Councilwoman Leslee Thompson, chairperson of council's Public Works Committee, reluctantly recommended the hiring of a full-time employee for the street department, then voted "no" on the motion.
She was joined by Councilmen Bill Cameron and Jeff Bretz in voting against the hiring.
Supporting the motion were Councilmen Aaron Patterson and Greg Wahland, and Councilwoman Janet Goldner.
Mayor Mike Julien cast the deciding vote, stating "I think it's warranted."
The village will advertise the position, and hopes to have it filled by the end of March.
The new hire will bring the staff within the street department back to four; it has been operating with three employees since 2004.
With the additional work load in the department, staffing levels have not kept up with demand, explained Julien.
Doug Wickard, Public Works superintendent in charge of streets, wrote in a letter to council that it has been difficult finding and keeping seasonal help for parks maintenance, paving, construction and renovating projects.
He added that he would like to mentor employees to take over when he is ready to retire. To do that, he would like to work one-on-one with the current two employees, but leaving one to work alone creates a safety issue.
"In order to be able to prevent accidents and work faster, not harder, we need to have two guys working together," he wrote.
He suggested council hire a full-time employee at least for two years in order to get through Phase 2 of the sewer separation project.
A full-time employee would earn $12.50 per hour, or about $26,000 a year, not including benefits.
"I'm just not thoroughly convinced it's needed," said Thompson Thursday morning.
There are concerns about whether the department has the proper equipment, specifically for mowing, to allow this person to do the job, she stated.
The village has bid out cemetery mowing the last couple years, and has had seasonal help mow village land and the parks, she explained.
The village has budgeted for the new hire, but Thompson was unsure whether there was money available to purchase equipment, if necessary.
She said she had asked for a list of street department equipment, especially for mowing, but had not received it.
Council also heard an update from Boy Scout A.J. Hotelling on his plans to build a welcome sign at the Ohio 18 roundabout.
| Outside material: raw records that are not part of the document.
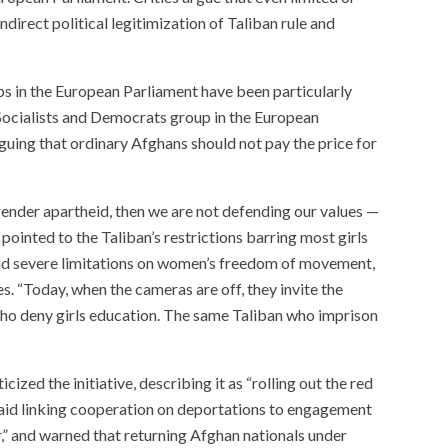
irect political legitimization of Taliban rule and
s in the European Parliament have been particularly
e Socialists and Democrats group in the European
arguing that ordinary Afghans should not pay the price for
ender apartheid, then we are not defending our values —
pointed to the Taliban’s restrictions barring most girls
nd severe limitations on women’s freedom of movement,
s. “Today, when the cameras are off, they invite the
who deny girls education. The same Taliban who imprison
ed the initiative, describing it as “rolling out the red
 said linking cooperation on deportations to engagement
r,” and warned that returning Afghan nationals under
Hotelling, of Troop 315, is doing it as his Eagle Scout project.
He is still working on the scale of the sign, and isn't sure yet how many people he will need to help.
Cameron offered to act as a liaison for council, and suggested help also be requested from the Chamber of Commerce and the Garden Club.
Julien reported a meeting he and Healy had with ODOT representative Mike Stormer.
"They're not going to do anything at the roundabout," he told council.
Village leaders have been frustrated with ODOT for the 50 mph signs approaching the roundabout, stating that speed was hazardous.
ODOT has indicated as people become more used to the new intersection, there will be less of a problem, Julien shared.
The department will also help the village draft letters to send to all residents about how to traverse the roundabout.
"What about out-of-towners?" asked Bretz.
Julien also reported that the village will audit all of its stop signs and speed limit signs to make sure they're all being used correctly.
The mayor also gave a short State of the Village address, indicating that many large projects were completed in 2012, including Phase 1 of the sewer separation project, the opening of the new middle school/high school, and the opening of bids for Phase 2 of the sewer project. There have been updates to the village park, to New Maplewood Cemetery, plus the addition of two Habitat for Humanity homes.
A School Resource Officer and new village treasurer have been hired, he continued, the former middle school/high school has been demolished, the village levy for a new fire truck passed, and the roundabout on Ohio 18 has been completed.